Nunca hay nada más atrás.
Shigaraki siente que debería haberlo.
—Ey. ¿Piensas en el pasado? —pregunta un día, mientras Dabi está intentando besarlo y él está impidiendo que pase.
—No, para qué chingados —dice Dabi.
—Es mentira.
—No puedes saberlo.
—Sí. —Tomura lleva la mano hasta la muñeca de Dabi y aprieta con dos dedos allí donde se siente el pulso—. Sé que mientes. —Sonríe de lado—. ¿Nervioso?
—¡No voy a contarte mi pasado! —espeta Dabi. Se aleja.
—No te lo estoy pidiendo —asegura Shigaraki. Lo jala por el abrigo. Lo hace acercarse y lo besa—. No tendría nada que darte a cambio por él. —Dabi sube una ceja, parece distraerse—. Ey, ponme atención.
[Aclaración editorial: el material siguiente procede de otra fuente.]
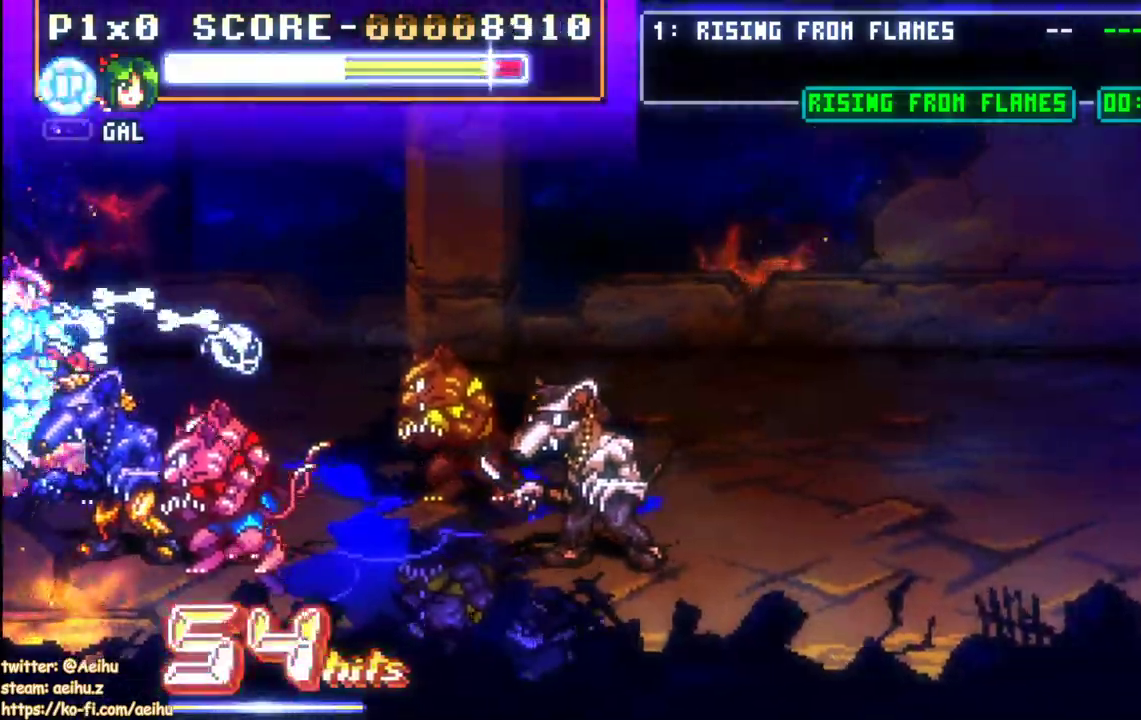
{"buttons": ["SQUARE", "DPAD_RIGHT"], "events": [[183, "SQUARE", "down"], [233, "DPAD_DOWN", "up"], [283, "SQUARE", "up"], [350, "SQUARE", "down"]]}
Entre lo que no dice se esconde su propia incapacidad de recordar nada.
¿De dónde viene? ¿Cómo llegó allí, a tener a Dabi encima?
—Despierta.
Nos abe si es una petición o una orden. Un híbrido entre las dos. Le pica a Dabi. Está en medio de una pesadilla, pero no lo despierta por piedad. Lo despierta porque quiere alguien que le saque todo lo que piensa de la cabeza; si no lo necesitara, lo vería sufrir en sueños. Le parece fascinante. Verlo vulnerable por una vez, cuando Dabi es sólo un demonio de fuego el resto del tiempo, dispuesto a matarse con tal de matar a otros.
—Ey.
—Despierta.
—¿Qué hora es? —No abre los ojos.
—Yo qué sé.
—No sé por qué duermo en la misma cama que tú —se queja, pero despierta. Medio se incorpora—. ¿Qué carajos quieres?
Tomura lo empuja de nuevo hacia al colchón, se le pone encima.
—A ti —le dice en la oreja.
Por supuesto, intentar pegar las piezas inconexas de su vida con Dabi nunca funciona.
(La sangre, las pesadillas, los golpes que su cuerpo recuerda y su mente no puede situar, los vacíos).
Tomura no deja de intentarlo.
Notas de este capítulo:
1) No creo que después de este ya sólo falte un capítulo de Dabi y ¡acabamos! La actualización de este es precisamente este día porque es el cumpleaños de mi bebé Shigaraki Tomura (que cada que me acuerdo que en el manga tiene 20 recuerdo por qué le digo bebé). Es mu favorito entre los villanos. Es feral, caótico (yo siempre amo un buen chaotic evil) y todavía un poco niño. Se nota en su necesidad de atención y en todo su egoísmo.